● **Written task**: Select every line in the listing below that contains the string "typed" and reproduce each one in full.

(Extracted data entries)
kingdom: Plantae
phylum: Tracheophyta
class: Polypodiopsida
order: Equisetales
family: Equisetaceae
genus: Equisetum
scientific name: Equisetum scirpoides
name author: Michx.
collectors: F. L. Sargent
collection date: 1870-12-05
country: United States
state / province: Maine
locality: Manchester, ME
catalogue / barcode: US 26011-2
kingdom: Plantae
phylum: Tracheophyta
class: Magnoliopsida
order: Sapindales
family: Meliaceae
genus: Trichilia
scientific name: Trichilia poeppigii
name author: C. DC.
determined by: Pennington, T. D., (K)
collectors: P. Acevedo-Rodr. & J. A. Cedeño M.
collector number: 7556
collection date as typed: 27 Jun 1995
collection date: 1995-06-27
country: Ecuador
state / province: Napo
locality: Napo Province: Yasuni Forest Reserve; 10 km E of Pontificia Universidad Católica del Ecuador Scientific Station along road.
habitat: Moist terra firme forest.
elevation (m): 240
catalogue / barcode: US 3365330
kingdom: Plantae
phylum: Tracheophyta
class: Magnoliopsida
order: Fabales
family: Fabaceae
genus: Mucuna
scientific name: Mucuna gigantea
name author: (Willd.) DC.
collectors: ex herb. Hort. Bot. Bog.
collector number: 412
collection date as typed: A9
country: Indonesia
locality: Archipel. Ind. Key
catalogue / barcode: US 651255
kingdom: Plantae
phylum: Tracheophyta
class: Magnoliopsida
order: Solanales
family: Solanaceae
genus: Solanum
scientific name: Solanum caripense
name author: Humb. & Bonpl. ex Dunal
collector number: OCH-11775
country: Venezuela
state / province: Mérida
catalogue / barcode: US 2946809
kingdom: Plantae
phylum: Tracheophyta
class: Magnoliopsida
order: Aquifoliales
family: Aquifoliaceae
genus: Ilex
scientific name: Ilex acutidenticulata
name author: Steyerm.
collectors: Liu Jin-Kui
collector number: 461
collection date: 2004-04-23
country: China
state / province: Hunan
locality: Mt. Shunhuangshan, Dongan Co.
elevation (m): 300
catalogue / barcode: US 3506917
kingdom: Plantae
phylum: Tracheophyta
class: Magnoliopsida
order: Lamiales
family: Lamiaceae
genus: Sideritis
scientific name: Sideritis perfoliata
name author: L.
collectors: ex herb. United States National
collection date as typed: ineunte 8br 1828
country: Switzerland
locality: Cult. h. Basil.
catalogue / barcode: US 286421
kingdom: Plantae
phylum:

● **Reply**:
collection date as typed: 27 Jun 1995
collection date as typed: A9
collection date as typed: ineunte 8br 1828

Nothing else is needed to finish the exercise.